In 2004, in Bugle 626, we printed Roy Langford’s boyhood recollections of meeting Fanny Blankers-Koen at the Sedgley games. He wrote: “She was an inspiration to me and as much an idol for a growing teenager as film stars were for other youngsters at the time. She lined up in her heat against some of the best Midland sprinters, but won the race at a canter, then exploded from her blocks to win the final with yards to spare. The crowd were cheering her every inch of the way as she broke the tape in 12.1 seconds.
“As the race came to an end, a moment of impulsive madness overcame me. I didn’t have time to think what I was doing and found myself sprinting across the sports field, dodging the officials, to intercept Fanny, with my autograph book and programme clutched tightly in my fist. Suddenly there I was, face to face with an athletic goddess, who gave me the warmest of smiles, and without hesitation signed both my book and programme. Needless to say, they are still among my most treasured of athletics memorabilia. Fanny may have been coming to the end of her career, but she was still the bees-knees as far as I was concerned, a magical moment I will never forget.”
Fanny Blankers-Koen was not the only big name athletics star to attend the 1951 Sedgley Sports Gala. She was joined by Macdonald Bailey (b.1920), a Trinidad-born sprinter who competed for Great Britain in the 100m at the 1948 Olympics, finishing sixth. At the 1952 Helsinki Summer Olympics he won 100m bronze.

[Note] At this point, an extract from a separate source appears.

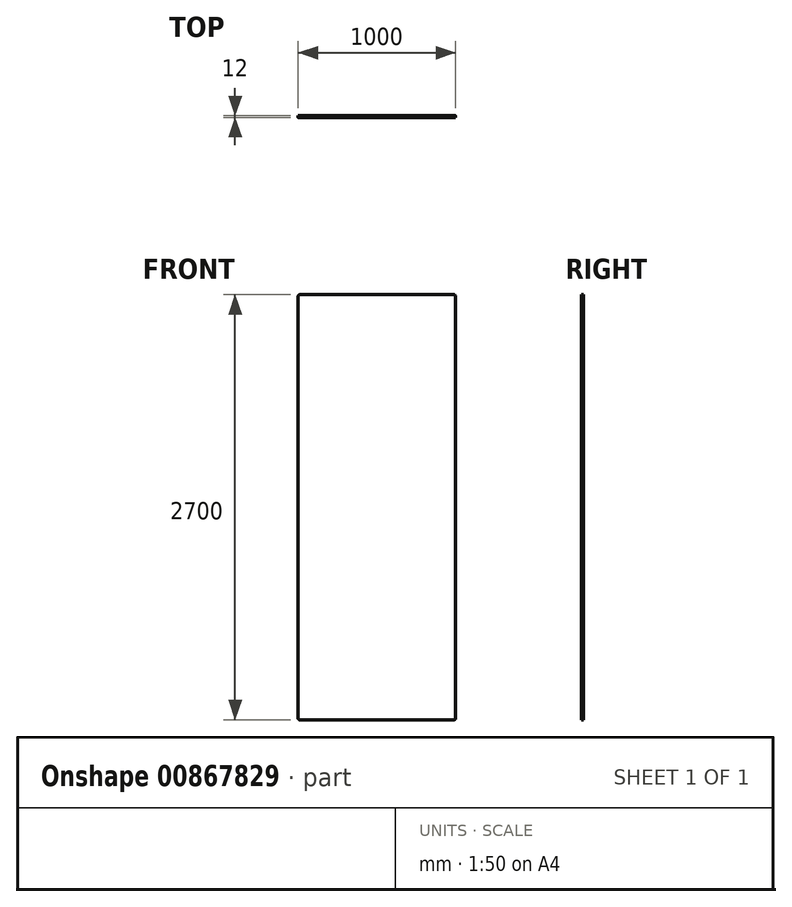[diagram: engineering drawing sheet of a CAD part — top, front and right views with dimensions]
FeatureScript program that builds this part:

Between 1951 and 1956 he jointly held the 100m world record at 10.2 seconds and he won the sprint double seven times at the AAA Championships.
Competing in the 880 yards men’s invitation short limit handicap at the Sedgley Gala was Arthur Wint (1920-1992), the first Jamaican Olympic gold medalist, who won the 400m in 1948. He served as a pilot in the Second World War, leaving the RAF in 1947 to become a medical student at St Bartholomew’s Hospital.
He also won silver in the 800m at the London Olympics, and again at the Helsinki games, where he also won gold in 4 x 400m relay.
He returned to Jamaica as a doctor in 1955 but later had a career as a diplomat, serving as Jamaica’s High Commissioner to Britain and ambassador to Sweden and Denmark from 1974 to 1978.
British high jump star Dorothy Tyler (b.1920) was also a guest at Sedgley. She won two Olympic silver medals, the first at Berlin in 1936 and the second in 1948, making her one of the few athletes to win Olympic medals before and after the Second World War. She also won gold at two British Empire Games.
The Sedgley Sports Gala began in 1942, founded by Harry Edwards as a wartime fund-raising competition for the Home Guard. Between 1942 and 1951, it raised £5,824; £4,700 went to war charities, £400 to the Sedgley War Memorial Fund, £279 to Tipton Harriers, and £445 to the British Red Cross and the Soldiers, Sailors and Air Force Families Association.
In 1951 there was a programme of 30 events with competitors from athletics and cycling clubs across the country. In the evening there was a performance by the TI Boys Band, led by Mr W. Cotterill, tug of war, boxing, a ‘display of physical culture and weightlifting’ by Sedgley and Wolverhampton Weightlifting Clubs, and the evening was rounded off with a grand festival dance in Dormston Girls’ Concert Hall, with music by Bill Stean and his Band.